_ABOUT THIS TASK:_
Scan the records below for the line containing "Page size: 2100x1575." and the line containing "For every layout". Copy both, plus every line between, exactly.

_SOURCE DATA:_
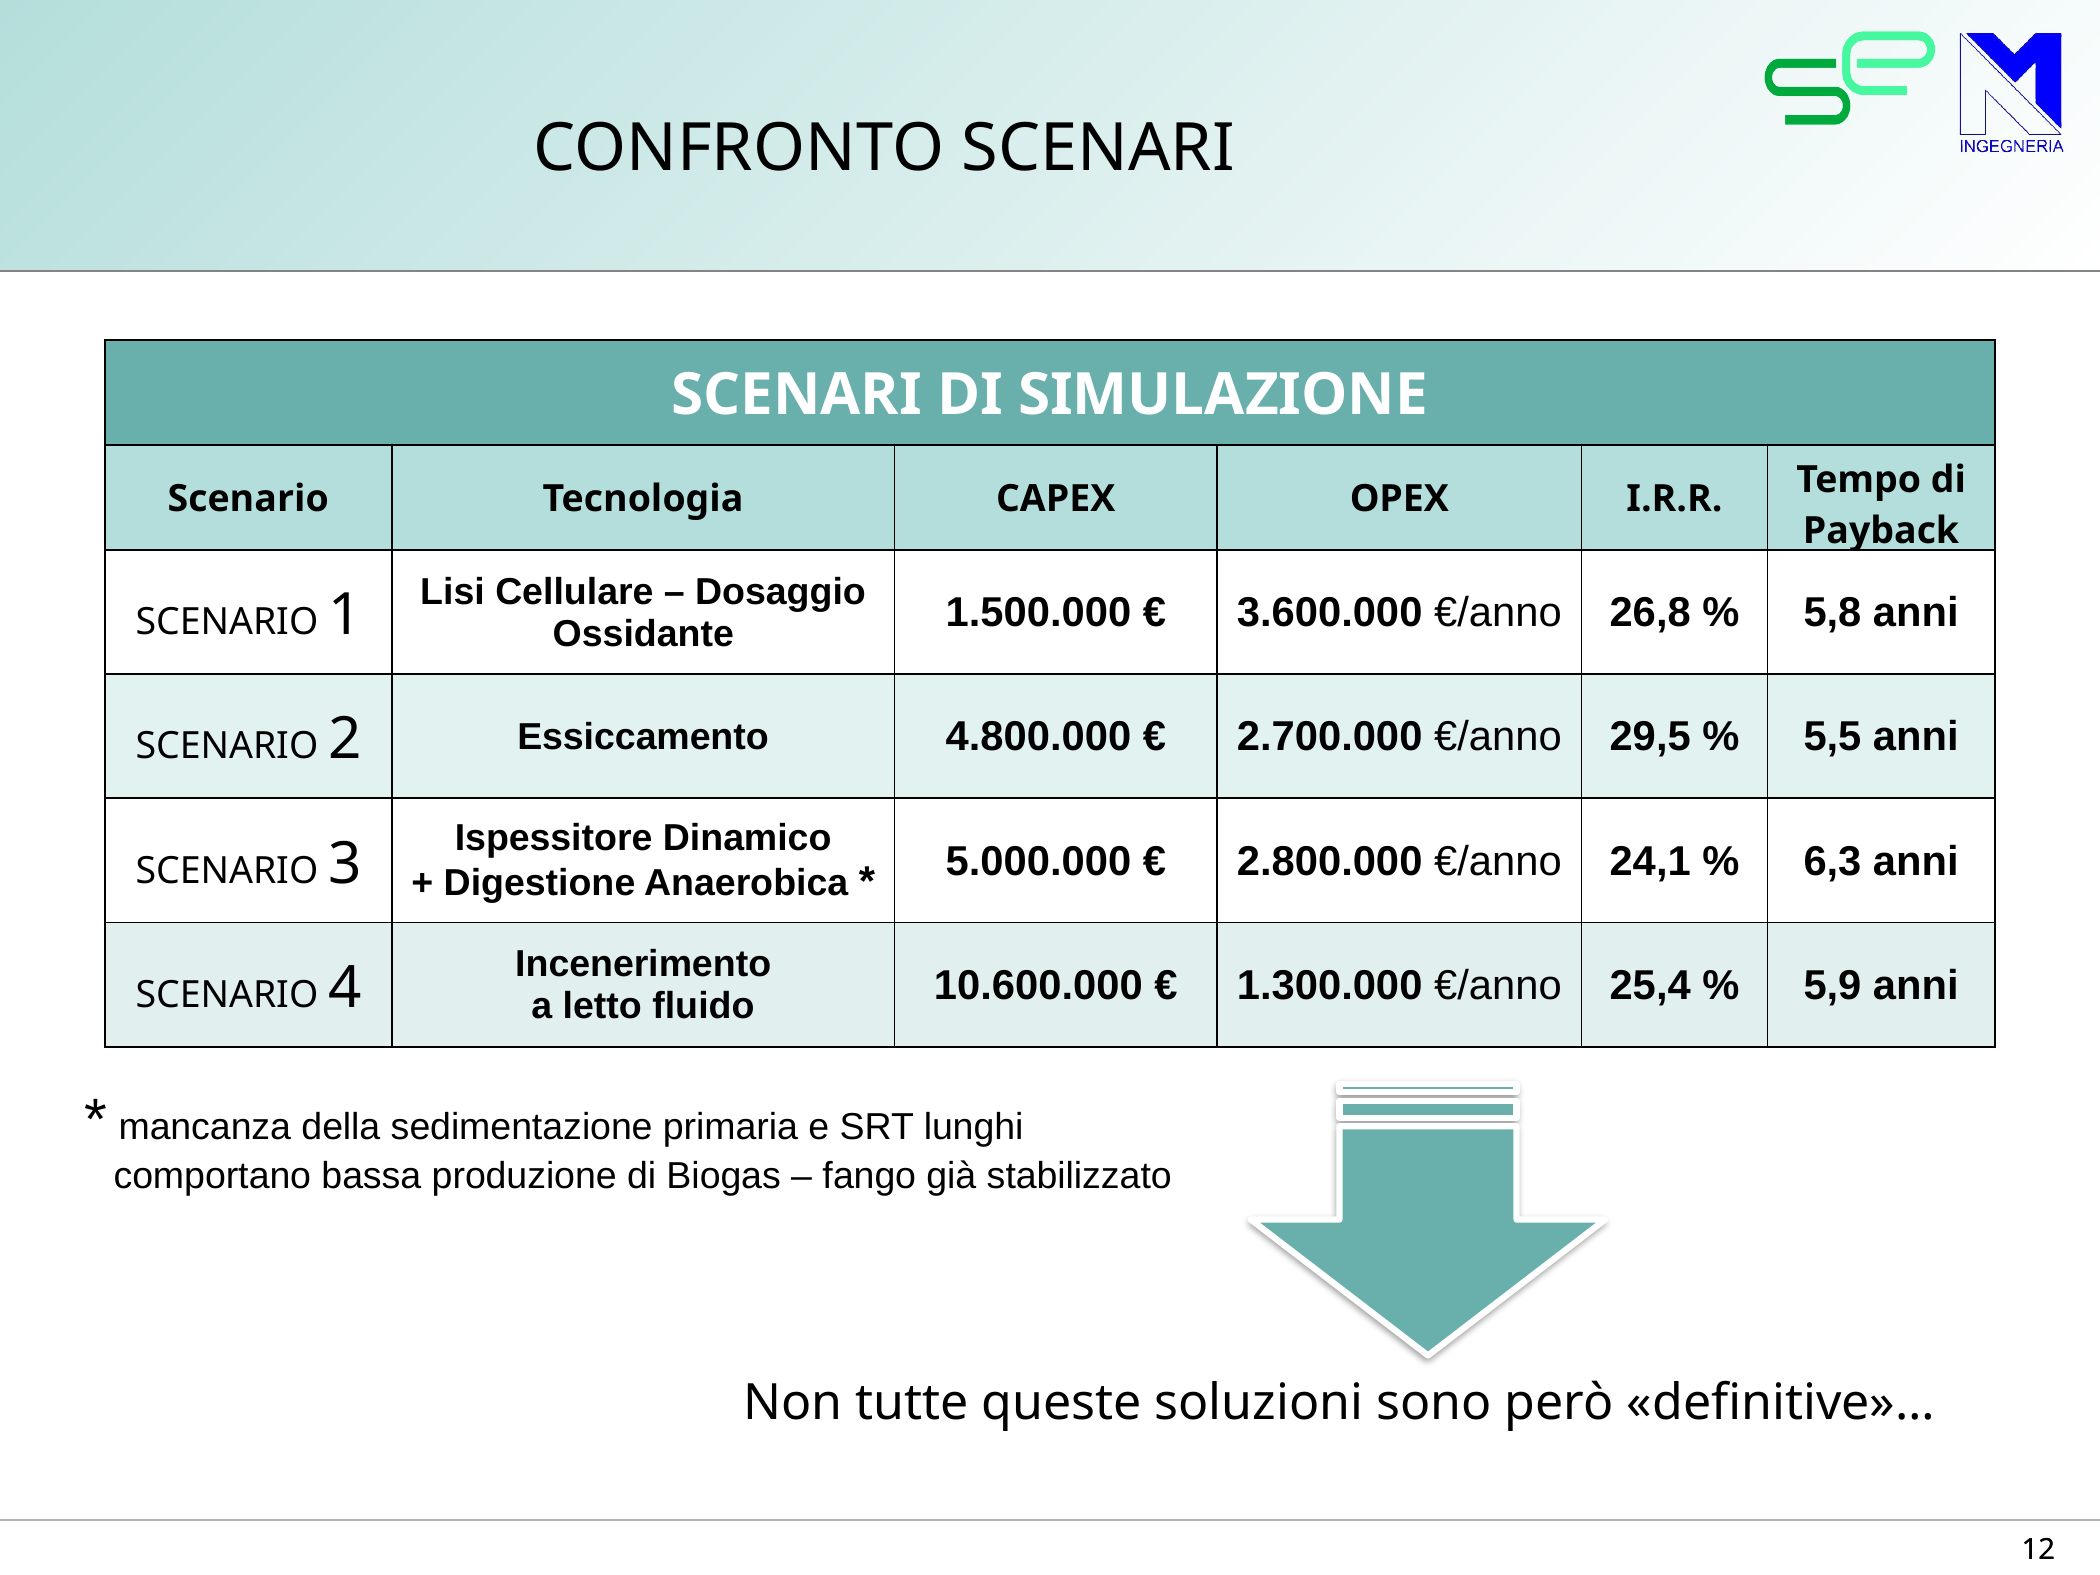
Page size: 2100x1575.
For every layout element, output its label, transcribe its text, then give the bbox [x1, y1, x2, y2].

--

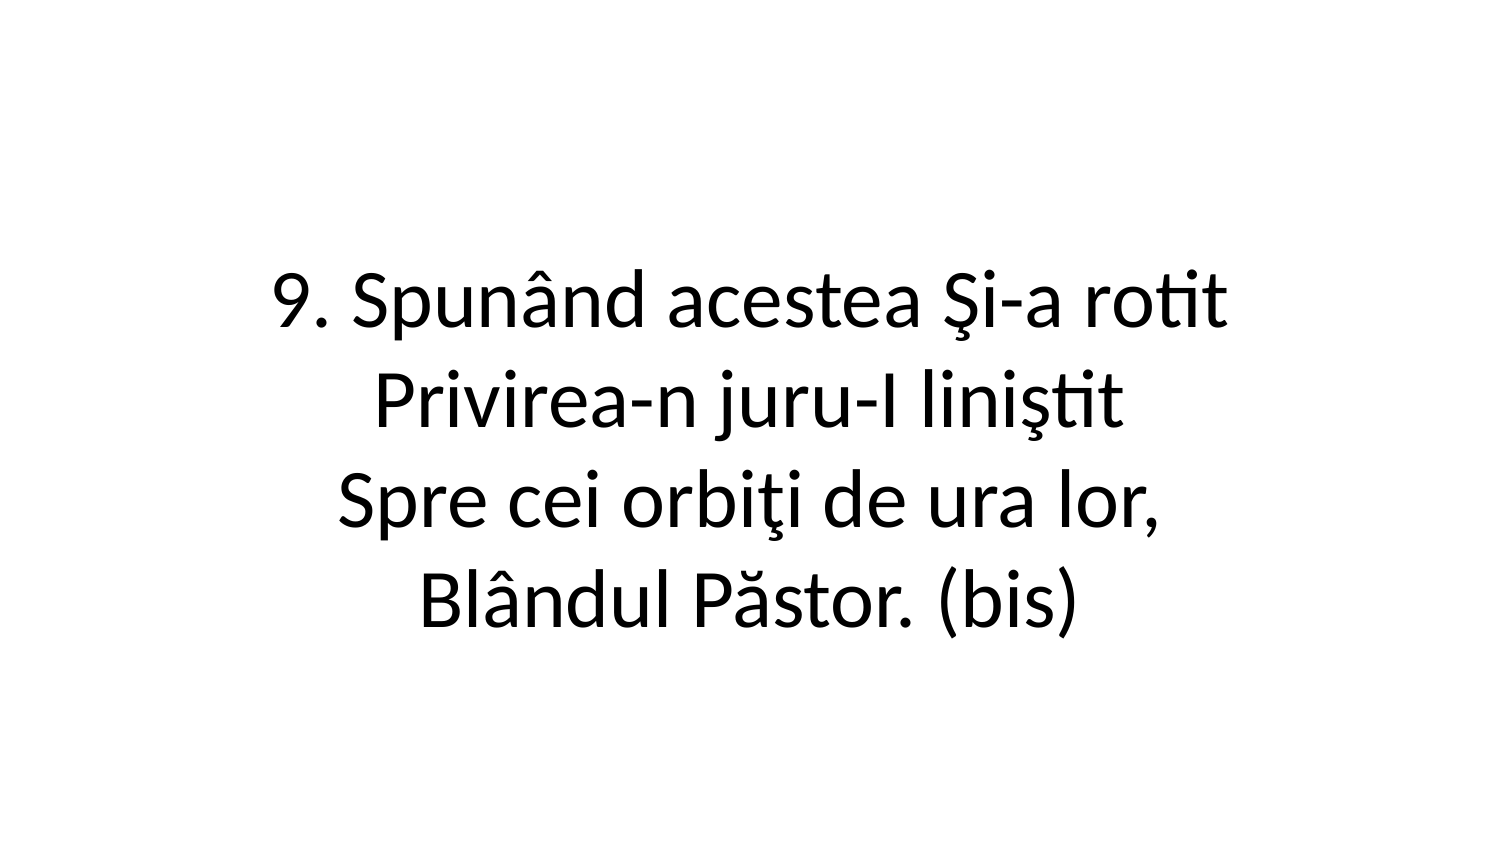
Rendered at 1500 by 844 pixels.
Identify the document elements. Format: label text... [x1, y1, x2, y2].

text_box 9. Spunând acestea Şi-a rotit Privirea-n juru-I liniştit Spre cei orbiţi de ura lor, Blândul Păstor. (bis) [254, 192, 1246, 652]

_EXPECTED OUTPUT:_
Page size: 2100x1575.
For every layout element, output its label, transcribe its text, then give the bbox [x1, y1, x2, y2].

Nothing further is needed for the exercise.